▶ _TEXT SEGMENT_:
● ● ● ● ●

[PATCH v3 1/6] dt-bindings: iio: introduce trigger providers, consumers

Rob Herring robh at kernel.org
Thu Mar 2 22:21:26 PST 2017


On Tue, Feb 28, 2017 at 05:51:14PM +0100, Fabrice Gasnier wrote:
> Document iio provider and consumer bindings.
> 
> Signed-off-by: Fabrice Gasnier <fabrice.gasnier at st.com>
> ---
>  .../devicetree/bindings/iio/iio-bindings.txt       | 38 ++++++++++++++++++++++
>  1 file changed, 38 insertions(+)
> 
> diff --git a/Documentation/devicetree/bindings/iio/iio-bindings.txt b/Documentation/devicetree/bindings/iio/iio-bindings.txt
> index 68d6f8c..01765e9 100644
> --- a/Documentation/devicetree/bindings/iio/iio-bindings.txt
> +++ b/Documentation/devicetree/bindings/iio/iio-bindings.txt
> @@ -95,3 +95,41 @@ vdd channel is connected to output 0 of the &ref device.

● ● ● ● ●

▶ _SET EXERCISE 1_:
Translate this sentence from the iio bindings patch email into Spanish: "Document iio provider and consumer bindings."
▶ _SET EXERCISE 2_:
Write the next part of the iio bindings patch email, starting after its last line.
The entries that come after the iio bindings patch email have no connection to it.

▶ _DATASET ROWS_:
● ● ● ● ●

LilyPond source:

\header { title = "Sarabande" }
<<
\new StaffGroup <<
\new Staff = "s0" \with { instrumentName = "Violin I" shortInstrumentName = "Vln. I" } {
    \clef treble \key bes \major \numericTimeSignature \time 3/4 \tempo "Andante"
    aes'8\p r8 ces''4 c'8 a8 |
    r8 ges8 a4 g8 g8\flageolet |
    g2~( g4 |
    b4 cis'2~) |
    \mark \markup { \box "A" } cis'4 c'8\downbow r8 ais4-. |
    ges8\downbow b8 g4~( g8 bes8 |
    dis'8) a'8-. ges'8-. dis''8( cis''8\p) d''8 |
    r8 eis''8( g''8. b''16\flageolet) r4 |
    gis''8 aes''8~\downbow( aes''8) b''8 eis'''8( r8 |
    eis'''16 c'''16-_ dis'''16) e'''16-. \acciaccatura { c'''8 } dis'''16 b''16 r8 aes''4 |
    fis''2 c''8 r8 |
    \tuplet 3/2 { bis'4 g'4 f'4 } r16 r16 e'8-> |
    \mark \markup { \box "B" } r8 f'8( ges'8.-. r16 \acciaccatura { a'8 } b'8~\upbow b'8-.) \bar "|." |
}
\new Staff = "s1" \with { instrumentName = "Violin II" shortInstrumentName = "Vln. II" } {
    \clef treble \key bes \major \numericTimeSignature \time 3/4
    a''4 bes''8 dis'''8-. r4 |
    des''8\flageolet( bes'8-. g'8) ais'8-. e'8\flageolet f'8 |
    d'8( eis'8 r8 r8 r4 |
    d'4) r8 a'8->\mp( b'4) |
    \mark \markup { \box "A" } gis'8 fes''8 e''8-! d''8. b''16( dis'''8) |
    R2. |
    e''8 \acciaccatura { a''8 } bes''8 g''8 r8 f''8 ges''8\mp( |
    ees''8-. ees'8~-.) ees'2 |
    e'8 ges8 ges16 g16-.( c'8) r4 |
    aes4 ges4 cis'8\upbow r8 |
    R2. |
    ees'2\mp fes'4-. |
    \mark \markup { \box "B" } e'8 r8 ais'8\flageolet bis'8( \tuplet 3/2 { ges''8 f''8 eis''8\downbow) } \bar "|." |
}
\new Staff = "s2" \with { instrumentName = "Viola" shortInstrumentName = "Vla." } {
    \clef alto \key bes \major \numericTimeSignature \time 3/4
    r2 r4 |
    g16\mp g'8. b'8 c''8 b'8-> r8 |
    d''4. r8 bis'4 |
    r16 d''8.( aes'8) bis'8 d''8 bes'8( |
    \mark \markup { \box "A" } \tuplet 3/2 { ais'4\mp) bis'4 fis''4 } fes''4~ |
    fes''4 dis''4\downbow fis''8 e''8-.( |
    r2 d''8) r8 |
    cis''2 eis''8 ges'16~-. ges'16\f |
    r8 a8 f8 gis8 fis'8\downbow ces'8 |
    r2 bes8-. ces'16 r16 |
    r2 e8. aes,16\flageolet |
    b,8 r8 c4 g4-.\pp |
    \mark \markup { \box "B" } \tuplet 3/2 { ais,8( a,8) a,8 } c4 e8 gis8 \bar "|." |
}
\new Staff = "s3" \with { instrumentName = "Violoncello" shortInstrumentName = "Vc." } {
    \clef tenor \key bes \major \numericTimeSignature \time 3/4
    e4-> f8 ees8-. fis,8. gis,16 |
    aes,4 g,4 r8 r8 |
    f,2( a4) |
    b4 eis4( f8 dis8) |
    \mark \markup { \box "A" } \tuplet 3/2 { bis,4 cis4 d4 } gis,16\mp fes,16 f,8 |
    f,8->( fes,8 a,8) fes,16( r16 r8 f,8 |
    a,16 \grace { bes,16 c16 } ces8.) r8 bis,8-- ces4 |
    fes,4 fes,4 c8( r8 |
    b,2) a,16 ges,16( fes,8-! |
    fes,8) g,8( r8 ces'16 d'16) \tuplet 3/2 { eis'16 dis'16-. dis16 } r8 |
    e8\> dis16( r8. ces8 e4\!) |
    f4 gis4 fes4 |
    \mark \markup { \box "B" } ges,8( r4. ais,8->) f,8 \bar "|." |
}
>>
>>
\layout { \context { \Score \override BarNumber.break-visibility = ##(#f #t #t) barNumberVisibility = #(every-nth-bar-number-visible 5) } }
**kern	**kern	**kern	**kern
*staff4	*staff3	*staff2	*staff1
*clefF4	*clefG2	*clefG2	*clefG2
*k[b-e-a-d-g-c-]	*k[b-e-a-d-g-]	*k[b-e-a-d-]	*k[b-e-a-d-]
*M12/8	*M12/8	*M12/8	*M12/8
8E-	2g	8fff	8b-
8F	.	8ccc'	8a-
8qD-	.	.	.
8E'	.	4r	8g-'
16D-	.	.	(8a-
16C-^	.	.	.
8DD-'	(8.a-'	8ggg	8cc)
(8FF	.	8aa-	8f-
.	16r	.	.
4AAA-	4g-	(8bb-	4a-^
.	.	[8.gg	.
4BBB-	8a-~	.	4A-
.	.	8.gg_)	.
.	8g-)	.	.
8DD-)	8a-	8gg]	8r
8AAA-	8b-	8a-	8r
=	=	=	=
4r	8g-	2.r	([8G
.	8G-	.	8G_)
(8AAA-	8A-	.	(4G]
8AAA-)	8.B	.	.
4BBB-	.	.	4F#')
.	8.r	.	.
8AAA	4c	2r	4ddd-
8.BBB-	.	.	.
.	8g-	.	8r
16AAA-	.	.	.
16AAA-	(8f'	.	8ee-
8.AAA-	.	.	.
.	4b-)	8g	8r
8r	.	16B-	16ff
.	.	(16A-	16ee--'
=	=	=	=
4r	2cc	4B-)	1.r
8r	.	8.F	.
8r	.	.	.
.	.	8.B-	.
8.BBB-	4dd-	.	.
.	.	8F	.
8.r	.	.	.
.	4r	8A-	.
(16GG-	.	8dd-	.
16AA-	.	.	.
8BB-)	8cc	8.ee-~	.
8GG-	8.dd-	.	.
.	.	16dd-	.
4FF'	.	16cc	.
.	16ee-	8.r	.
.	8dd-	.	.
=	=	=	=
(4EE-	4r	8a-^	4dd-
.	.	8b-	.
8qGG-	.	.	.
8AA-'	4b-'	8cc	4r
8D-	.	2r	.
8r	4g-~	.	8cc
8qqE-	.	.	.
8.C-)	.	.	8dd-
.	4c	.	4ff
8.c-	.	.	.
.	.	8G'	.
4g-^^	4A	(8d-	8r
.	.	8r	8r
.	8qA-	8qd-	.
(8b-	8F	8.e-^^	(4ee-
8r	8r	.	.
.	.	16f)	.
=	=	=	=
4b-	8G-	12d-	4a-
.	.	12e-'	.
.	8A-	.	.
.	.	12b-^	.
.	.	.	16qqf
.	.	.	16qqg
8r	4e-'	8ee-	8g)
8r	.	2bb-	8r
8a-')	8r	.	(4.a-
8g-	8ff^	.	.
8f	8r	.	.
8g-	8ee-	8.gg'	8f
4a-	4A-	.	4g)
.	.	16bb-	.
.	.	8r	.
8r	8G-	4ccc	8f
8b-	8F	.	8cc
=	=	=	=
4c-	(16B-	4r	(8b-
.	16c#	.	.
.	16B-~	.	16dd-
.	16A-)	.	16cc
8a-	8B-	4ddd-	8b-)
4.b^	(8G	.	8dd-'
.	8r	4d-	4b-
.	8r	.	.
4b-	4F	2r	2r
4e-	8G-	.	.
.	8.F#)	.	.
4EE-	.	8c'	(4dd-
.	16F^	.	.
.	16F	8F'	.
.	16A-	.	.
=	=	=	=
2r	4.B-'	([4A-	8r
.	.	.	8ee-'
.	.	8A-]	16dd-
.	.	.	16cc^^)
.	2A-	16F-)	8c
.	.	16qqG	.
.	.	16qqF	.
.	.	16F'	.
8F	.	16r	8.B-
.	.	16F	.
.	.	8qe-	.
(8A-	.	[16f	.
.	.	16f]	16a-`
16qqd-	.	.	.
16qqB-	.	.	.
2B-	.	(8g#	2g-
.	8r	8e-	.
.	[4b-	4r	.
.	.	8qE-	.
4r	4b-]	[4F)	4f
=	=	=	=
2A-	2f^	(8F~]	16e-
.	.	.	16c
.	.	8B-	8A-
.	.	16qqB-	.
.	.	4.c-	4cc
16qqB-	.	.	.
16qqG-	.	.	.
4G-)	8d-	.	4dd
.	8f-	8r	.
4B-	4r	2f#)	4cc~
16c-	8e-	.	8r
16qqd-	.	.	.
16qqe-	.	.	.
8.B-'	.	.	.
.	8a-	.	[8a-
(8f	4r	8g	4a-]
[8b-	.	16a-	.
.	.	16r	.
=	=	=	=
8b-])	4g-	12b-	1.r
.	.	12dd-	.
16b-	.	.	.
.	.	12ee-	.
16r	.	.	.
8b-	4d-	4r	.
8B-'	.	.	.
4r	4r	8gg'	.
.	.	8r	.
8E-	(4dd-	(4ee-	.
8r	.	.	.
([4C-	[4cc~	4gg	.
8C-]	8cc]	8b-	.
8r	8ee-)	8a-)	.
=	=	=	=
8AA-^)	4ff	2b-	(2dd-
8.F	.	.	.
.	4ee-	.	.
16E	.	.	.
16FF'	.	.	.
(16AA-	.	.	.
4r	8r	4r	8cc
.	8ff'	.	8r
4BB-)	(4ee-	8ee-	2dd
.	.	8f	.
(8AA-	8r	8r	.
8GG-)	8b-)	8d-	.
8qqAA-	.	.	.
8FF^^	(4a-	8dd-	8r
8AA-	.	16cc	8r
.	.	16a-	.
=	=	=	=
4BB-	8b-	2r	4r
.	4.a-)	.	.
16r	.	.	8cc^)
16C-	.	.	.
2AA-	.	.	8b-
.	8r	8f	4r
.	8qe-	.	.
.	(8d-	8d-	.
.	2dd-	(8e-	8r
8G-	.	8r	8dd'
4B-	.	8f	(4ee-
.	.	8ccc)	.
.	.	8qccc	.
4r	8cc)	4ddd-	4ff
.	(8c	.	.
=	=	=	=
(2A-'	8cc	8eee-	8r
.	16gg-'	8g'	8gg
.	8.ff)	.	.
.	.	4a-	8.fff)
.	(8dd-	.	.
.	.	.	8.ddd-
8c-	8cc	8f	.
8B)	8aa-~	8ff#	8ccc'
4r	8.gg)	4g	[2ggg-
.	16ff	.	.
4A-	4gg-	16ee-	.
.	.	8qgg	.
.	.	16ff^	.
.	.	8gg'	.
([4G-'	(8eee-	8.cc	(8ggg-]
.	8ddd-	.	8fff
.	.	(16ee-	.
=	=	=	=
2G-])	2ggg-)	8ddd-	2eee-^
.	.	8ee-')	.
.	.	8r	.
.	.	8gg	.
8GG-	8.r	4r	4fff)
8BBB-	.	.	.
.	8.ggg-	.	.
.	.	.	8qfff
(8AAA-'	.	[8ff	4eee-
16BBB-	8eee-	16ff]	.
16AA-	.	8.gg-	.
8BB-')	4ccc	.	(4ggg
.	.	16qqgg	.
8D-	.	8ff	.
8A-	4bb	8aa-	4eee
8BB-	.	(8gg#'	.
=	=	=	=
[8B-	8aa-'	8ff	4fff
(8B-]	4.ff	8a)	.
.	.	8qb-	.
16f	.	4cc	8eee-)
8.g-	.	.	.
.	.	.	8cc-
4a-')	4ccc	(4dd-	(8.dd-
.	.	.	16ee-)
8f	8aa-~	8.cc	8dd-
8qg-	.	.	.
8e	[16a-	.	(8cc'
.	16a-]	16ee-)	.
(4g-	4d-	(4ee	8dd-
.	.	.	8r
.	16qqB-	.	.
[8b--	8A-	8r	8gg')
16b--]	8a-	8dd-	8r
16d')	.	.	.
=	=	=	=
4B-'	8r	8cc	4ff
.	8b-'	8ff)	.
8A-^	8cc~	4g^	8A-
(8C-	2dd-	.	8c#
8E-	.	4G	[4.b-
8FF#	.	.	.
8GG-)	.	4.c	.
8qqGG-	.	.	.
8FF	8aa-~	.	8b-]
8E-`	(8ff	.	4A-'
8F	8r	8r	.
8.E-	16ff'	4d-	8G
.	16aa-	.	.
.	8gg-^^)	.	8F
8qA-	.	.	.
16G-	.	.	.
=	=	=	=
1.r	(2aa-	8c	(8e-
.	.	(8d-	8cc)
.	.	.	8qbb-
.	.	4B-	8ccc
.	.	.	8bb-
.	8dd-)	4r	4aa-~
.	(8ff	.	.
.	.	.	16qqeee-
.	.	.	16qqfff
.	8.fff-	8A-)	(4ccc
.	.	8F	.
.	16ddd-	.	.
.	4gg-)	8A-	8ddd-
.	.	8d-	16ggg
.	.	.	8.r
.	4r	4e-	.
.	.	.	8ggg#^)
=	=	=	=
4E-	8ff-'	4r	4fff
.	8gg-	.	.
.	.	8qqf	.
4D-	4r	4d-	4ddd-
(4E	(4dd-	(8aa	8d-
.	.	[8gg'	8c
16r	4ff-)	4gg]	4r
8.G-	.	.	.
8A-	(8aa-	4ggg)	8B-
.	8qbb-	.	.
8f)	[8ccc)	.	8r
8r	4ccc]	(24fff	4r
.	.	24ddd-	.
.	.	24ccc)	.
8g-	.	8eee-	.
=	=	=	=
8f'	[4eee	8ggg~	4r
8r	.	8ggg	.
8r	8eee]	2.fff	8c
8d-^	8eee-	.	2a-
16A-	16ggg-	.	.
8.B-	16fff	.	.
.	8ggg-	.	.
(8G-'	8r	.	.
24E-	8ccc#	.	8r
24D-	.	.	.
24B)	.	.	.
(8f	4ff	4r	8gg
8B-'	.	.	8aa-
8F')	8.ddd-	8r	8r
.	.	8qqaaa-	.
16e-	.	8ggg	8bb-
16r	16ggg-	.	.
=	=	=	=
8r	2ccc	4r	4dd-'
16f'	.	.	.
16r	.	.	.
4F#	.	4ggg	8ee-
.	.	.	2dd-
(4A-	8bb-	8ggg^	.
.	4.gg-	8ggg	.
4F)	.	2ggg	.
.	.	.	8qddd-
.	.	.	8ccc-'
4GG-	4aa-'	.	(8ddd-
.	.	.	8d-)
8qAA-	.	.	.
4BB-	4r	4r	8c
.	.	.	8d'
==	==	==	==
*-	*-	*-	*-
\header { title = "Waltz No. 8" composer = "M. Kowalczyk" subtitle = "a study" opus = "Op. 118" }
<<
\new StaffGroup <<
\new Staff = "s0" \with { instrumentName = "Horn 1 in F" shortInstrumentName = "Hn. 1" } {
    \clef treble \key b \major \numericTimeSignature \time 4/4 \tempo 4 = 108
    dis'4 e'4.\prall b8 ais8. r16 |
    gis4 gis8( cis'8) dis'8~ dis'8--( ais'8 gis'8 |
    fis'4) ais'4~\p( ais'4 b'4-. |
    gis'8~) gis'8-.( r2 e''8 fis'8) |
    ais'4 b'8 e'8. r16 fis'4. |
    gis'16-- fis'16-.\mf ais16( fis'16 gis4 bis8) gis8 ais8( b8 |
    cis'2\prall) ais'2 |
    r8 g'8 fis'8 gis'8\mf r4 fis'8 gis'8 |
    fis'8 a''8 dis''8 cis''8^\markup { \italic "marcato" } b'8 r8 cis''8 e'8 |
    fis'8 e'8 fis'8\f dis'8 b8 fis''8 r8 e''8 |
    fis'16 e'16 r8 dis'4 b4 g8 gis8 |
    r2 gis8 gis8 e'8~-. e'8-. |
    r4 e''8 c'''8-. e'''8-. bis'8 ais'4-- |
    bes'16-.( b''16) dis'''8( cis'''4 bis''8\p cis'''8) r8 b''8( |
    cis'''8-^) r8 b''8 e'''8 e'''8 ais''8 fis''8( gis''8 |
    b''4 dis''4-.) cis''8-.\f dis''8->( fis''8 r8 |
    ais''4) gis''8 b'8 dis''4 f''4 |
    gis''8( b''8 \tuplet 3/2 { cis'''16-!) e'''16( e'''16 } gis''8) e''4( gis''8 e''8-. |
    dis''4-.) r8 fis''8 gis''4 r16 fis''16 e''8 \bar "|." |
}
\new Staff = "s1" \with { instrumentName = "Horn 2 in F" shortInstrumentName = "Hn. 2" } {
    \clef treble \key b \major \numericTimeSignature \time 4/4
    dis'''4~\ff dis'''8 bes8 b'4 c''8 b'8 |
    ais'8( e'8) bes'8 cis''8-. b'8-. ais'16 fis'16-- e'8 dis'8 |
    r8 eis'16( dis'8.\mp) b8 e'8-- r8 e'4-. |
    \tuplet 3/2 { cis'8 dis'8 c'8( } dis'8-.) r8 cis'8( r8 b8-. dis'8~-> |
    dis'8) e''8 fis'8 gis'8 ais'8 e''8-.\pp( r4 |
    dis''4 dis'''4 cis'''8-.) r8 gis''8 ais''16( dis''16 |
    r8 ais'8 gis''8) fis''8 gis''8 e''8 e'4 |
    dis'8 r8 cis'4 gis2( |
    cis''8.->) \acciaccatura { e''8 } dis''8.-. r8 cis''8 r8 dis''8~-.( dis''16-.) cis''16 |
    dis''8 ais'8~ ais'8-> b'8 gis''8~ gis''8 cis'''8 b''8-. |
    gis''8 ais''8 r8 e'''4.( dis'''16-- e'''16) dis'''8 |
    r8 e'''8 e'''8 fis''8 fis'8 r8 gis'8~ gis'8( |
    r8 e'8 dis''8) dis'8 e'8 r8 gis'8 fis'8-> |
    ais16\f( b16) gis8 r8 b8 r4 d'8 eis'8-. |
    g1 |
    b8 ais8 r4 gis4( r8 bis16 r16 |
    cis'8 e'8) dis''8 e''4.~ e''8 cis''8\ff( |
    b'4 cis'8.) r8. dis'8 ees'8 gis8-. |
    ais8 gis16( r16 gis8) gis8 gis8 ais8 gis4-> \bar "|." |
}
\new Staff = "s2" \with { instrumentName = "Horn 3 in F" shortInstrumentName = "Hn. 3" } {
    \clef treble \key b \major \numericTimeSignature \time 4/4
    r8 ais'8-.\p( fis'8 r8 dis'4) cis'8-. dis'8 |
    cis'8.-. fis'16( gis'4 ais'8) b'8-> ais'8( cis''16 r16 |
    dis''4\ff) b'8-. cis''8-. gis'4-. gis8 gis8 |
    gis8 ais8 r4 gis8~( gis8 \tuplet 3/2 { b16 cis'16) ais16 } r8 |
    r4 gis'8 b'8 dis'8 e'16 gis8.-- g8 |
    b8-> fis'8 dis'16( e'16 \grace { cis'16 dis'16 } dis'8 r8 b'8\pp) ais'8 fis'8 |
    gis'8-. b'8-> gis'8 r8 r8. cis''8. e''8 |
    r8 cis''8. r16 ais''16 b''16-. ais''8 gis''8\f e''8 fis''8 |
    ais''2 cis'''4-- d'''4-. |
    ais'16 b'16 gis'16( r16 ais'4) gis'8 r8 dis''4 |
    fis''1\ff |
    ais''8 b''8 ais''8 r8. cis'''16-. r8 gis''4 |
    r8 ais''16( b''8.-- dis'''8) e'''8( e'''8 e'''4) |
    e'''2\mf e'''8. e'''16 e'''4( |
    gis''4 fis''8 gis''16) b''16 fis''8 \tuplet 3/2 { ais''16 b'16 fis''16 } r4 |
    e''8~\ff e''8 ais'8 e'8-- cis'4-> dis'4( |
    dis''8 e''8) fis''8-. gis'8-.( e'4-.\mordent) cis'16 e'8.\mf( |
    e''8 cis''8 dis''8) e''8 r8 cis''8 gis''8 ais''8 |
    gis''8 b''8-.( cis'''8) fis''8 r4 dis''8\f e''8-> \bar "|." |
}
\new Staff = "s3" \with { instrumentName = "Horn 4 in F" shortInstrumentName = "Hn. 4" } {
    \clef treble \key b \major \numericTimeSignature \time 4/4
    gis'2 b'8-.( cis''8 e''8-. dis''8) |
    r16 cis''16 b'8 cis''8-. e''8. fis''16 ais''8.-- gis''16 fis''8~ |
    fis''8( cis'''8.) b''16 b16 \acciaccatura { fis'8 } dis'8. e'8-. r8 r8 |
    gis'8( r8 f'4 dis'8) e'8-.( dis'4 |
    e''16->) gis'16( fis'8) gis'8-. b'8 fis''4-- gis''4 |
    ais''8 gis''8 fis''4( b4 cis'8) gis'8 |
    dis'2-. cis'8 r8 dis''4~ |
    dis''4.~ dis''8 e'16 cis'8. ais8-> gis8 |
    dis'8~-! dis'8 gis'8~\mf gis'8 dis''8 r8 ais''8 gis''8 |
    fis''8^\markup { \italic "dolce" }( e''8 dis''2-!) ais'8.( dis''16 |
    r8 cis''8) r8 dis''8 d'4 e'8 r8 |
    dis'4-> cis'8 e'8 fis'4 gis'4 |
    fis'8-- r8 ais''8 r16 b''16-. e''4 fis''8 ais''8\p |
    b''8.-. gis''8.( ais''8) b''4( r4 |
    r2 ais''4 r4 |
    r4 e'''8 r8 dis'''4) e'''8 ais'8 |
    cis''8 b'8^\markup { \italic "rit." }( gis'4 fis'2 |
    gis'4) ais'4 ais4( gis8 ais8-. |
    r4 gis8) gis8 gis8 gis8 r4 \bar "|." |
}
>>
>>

● ● ● ● ●

▶ _EXERCISE OUTPUT 1_:
Documentar los bindings de proveedor y consumidor de iio.

▶ _EXERCISE OUTPUT 2_:
>  		io-channels = <&adc 10>, <&adc 11>;
>  		io-channel-names = "adc1", "adc2";
>  	};
> +
> +==IIO trigger providers==
> +Sources of IIO triggers can be represented by any node in the device
> +tree. Those nodes are designated as IIO trigger providers. IIO trigger
> +consumer uses a phandle and an IIO trigger specifier to connect to an
> +IIO trigger provider.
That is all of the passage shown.